Mr. Smith Goes to Washington



Confession time: I've never seen a Frank Capra film before tonight. Yes, that means I've never seen It's a Wonderful Life, so I totally don't know whether or not George Bailey kills himself or what. But despite not seeing any Capra, I had a strong idea of what Capra was known for: baldfaced moralizing, big lessons. I don't mean that in a bad way -- I know he's loved and respected, but I also know he's famous for moralizing and lessons. What I didn't know before tonight is that he's also fantastic at simple characterizations and complex relationships, and while he does tend (in Mr. Smith at least) to beat you over the head with his point as though you were a dead horse, he also offers a point that's nuanced and complicated. Sure, the good guys are really, really good, and the bad guys are pretty dang awful, but the situation isn't easy and the solution -- well, the actual solution isn't easy. More on that in a moment.
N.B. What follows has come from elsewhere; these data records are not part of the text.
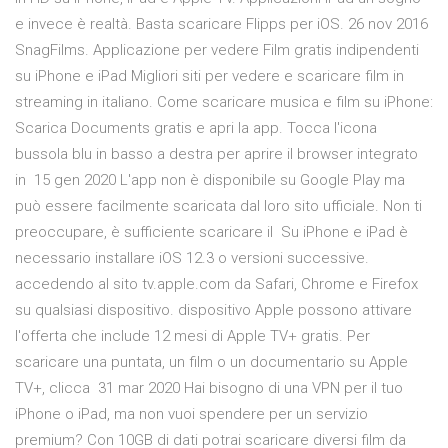
e invece è realtà. Basta scaricare Flipps per iOS. 26 nov 2016
SnagFilms. Applicazione per vedere Film gratis indipendenti
su iPhone e iPad Migliori siti per vedere e scaricare film in
streaming in italiano. Come scaricare musica e film su iPhone:
Scarica Documents gratis e apri la app. Tocca l'icona
bussola blu in basso a destra per aprire il browser integrato
in 15 gen 2020 L'app non è disponibile su Google Play ma
può essere facilmente scaricata dal loro sito ufficiale. Non ti
preoccupare, è sufficiente scaricare il Su iPhone e iPad è
necessario installare iOS 12.3 o versioni successive.
accedendo al sito tv.apple.com da Safari, Chrome e Firefox
su qualsiasi dispositivo. dispositivo Apple possono attivare
l'offerta che include 12 mesi di Apple TV+ gratis. Per
scaricare una puntata, un film o un documentario su Apple
TV+, clicca 31 mar 2020 Hai bisogno di una VPN per il tuo
iPhone o iPad, ma non vuoi spendere per un servizio
premium? Con 10GB di dati potrai scaricare diversi film da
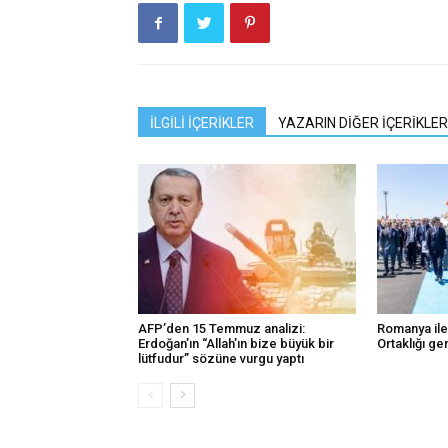
İLGİLİ İÇERİKLER
YAZARIN DİĞER İÇERİKLER
AFP’den 15 Temmuz analizi:
Romanya ile 
Erdoğan’ın “Allah’ın bize büyük bir
Ortaklığı ge
lütfudur” sözüne vurgu yaptı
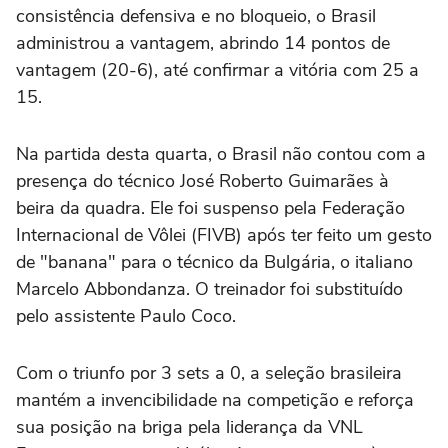
consistência defensiva e no bloqueio, o Brasil
administrou a vantagem, abrindo 14 pontos de
vantagem (20-6), até confirmar a vitória com 25 a
15.
Na partida desta quarta, o Brasil não contou com a
presença do técnico José Roberto Guimarães à
beira da quadra. Ele foi suspenso pela Federação
Internacional de Vôlei (FIVB) após ter feito um gesto
de "banana" para o técnico da Bulgária, o italiano
Marcelo Abbondanza. O treinador foi substituído
pelo assistente Paulo Coco.
Com o triunfo por 3 sets a 0, a seleção brasileira
mantém a invencibilidade na competição e reforça
sua posição na briga pela liderança da VNL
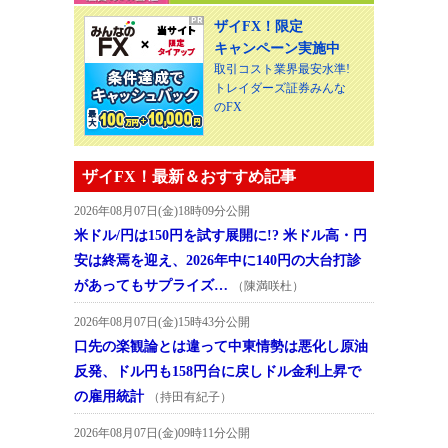
ザイFX！限定
キャンペーン実施中
取引コスト業界最安水準!
トレイダーズ証券みんな
のFX
ザイFX！最新＆おすすめ記事
2026年08月07日(金)18時09分公開
米ドル/円は150円を試す展開に!? 米ドル高・円
安は終焉を迎え、2026年中に140円の大台打診
があってもサプライズ…
（陳満咲杜）
2026年08月07日(金)15時43分公開
口先の楽観論とは違って中東情勢は悪化し原油
反発、ドル円も158円台に戻しドル金利上昇で
の雇用統計
（持田有紀子）
2026年08月07日(金)09時11分公開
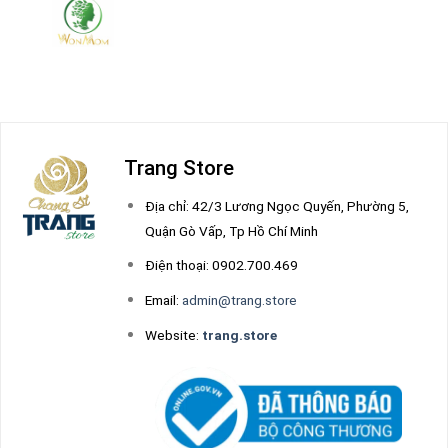
Trang Store
Địa chỉ: 42/3 Lương Ngọc Quyến, Phường 5,
Quận Gò Vấp, Tp Hồ Chí Minh
Điện thoại: 0902.700.469
Email:
admin@trang.store
Website:
trang.store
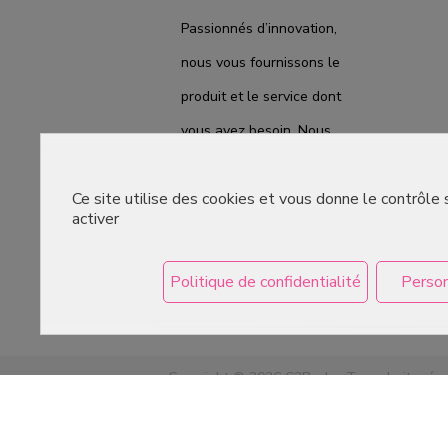
Passionnés d’innovation,
nous vous fournissons le
produit et le service dont
vous avez besoin. Nous
sommes prêts à vous
Ce site utilise des cookies et vous donne le contrôle
accompagner au quotidien
activer
du laboratoire à la
boutique, pour répondre
Politique de confidentialité
Person
au mieux à vos attentes.
Copyright © 2026 C2Pack -
Tous droits rés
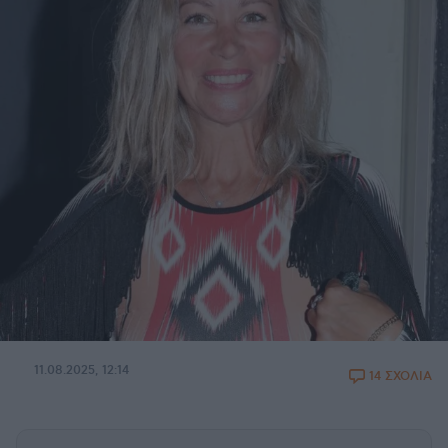
11.08.2025, 12:14
14 ΣΧΟΛΙΑ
Mr. Smith moves along at a great clip, two nonstop hours of humor and heartwarmingness, and like I say it's got some really fine moments, just tiny things (Smith and his hat; the piggy congressman stuck in the phone booth; Diz and Saunders drunk) that sell you on his people, make you kind of love them. It isn't afraid to be funny every chance it gets, and I think Capra knows that's the sugar that makes his medicine easy to swallow -- but what's more is, he lays out a complicated, interesting, concise world, and that's what (for my money) makes his medicine worth swallowing. Even when Smith is filibustering, totally and unequivocably and 10,000% on the side of Goodness, he is portrayed as cut-off, detached from the citizens he cares so much about. And they from him; they depend on the media to have any idea what's really happening in Washington, and for various reasons throughout the story (often greed-related reasons, but occasionally for more sly motives like sensationalism or good old mocking the suspicious new guy) the media is shown to be scandalous, inaccurate, or downright deceptive. There is the citizenry and there is the government and the bridge between them is a rickety and fallible one, and no solution to that dilemma is offered in the story here.
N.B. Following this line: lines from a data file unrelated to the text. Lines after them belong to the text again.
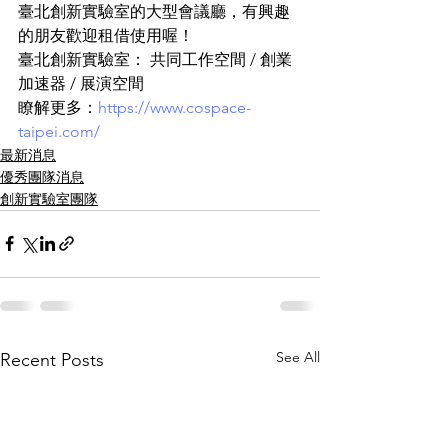
臺北創新實驗室的大型會議廳，有興趣
的朋友歡迎租借使用喔！
臺北創新實驗室： 共同工作空間 / 創業
加速器 / 展演空間​
瞭解更多：
https://www.cospace-
taipei.com/
最新消息
優秀團隊消息
創新實驗室團隊
See All
Recent Posts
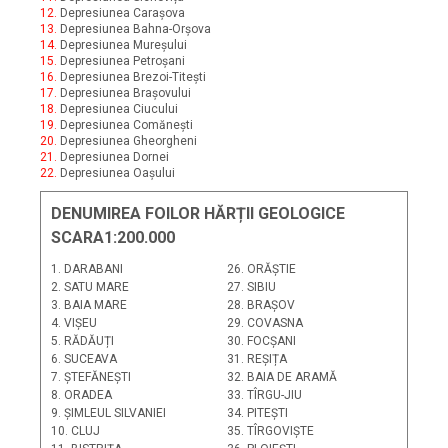
12.
Depresiunea Carașova
13.
Depresiunea Bahna-Orșova
14.
Depresiunea Mureșului
15.
Depresiunea Petroșani
16.
Depresiunea Brezoi-Titești
17.
Depresiunea Brașovului
18.
Depresiunea Ciucului
19.
Depresiunea Comănești
20.
Depresiunea Gheorgheni
21.
Depresiunea Dornei
22.
Depresiunea Oașului
DENUMIREA FOILOR HĂRȚII GEOLOGICE
SCARA1:200.000
1. DARABANI
26. ORĂȘTIE
2. SATU MARE
27. SIBIU
3. BAIA MARE
28. BRAȘOV
4. VIȘEU
29. COVASNA
5. RĂDĂUȚI
30. FOCȘANI
6. SUCEAVA
31. REȘIȚA
7. ȘTEFĂNEȘTI
32. BAIA DE ARAMĂ
8. ORADEA
33. TÎRGU-JIU
9. ȘIMLEUL SILVANIEI
34. PITEȘTI
10. CLUJ
35. TÎRGOVIȘTE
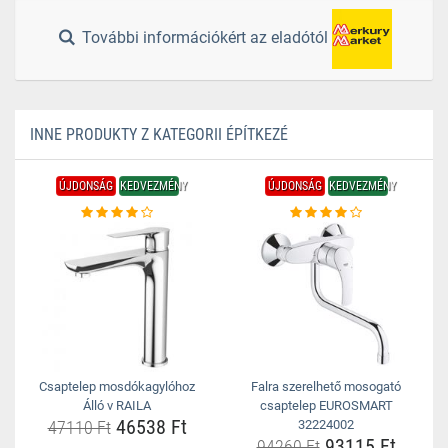
További információkért az eladótól
INNE PRODUKTY Z KATEGORII ÉPÍTKEZÉ
ÚJDONSÁG
KEDVEZMÉNY
ÚJDONSÁG
KEDVEZMÉNY
Csaptelep mosdókagylóhoz
Falra szerelhető mosogató
Álló v RAILA
csaptelep EUROSMART
46538 Ft
47110 Ft
32224002
93115 Ft
94260 Ft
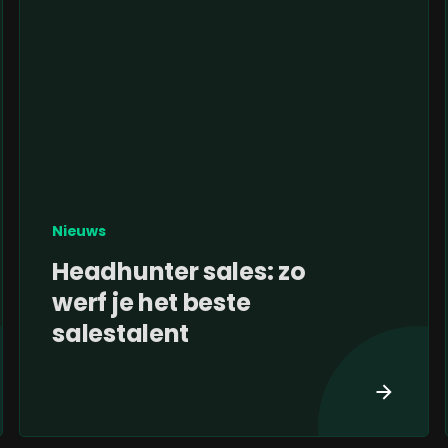
Nieuws
Headhunter sales: zo
werf je het beste
salestalent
The "solution" to corruption in the Senate -- the attempted suicide and then berserker-confession of Senator Payne (the brilliant Claude Rains) -- which I admit is well-motivated, still feels rushed, thrown in last-minute, as if they were in a hurry to wrap things up and give Jeff Smith his victory. Still, I don't think Capra really believed that guilty senators held the key to the real life problems he was suggesting, and so not despite but because of his movie's easy, last-minute resolution, he makes the open question of what should be done about the problems he portrays all the more apparent. We can't guilt our dirty politicians into killing themselves or throwing themselves on the mercy of the Senate floor... So what do we do?

It's 70 years later. We still don't have an answer.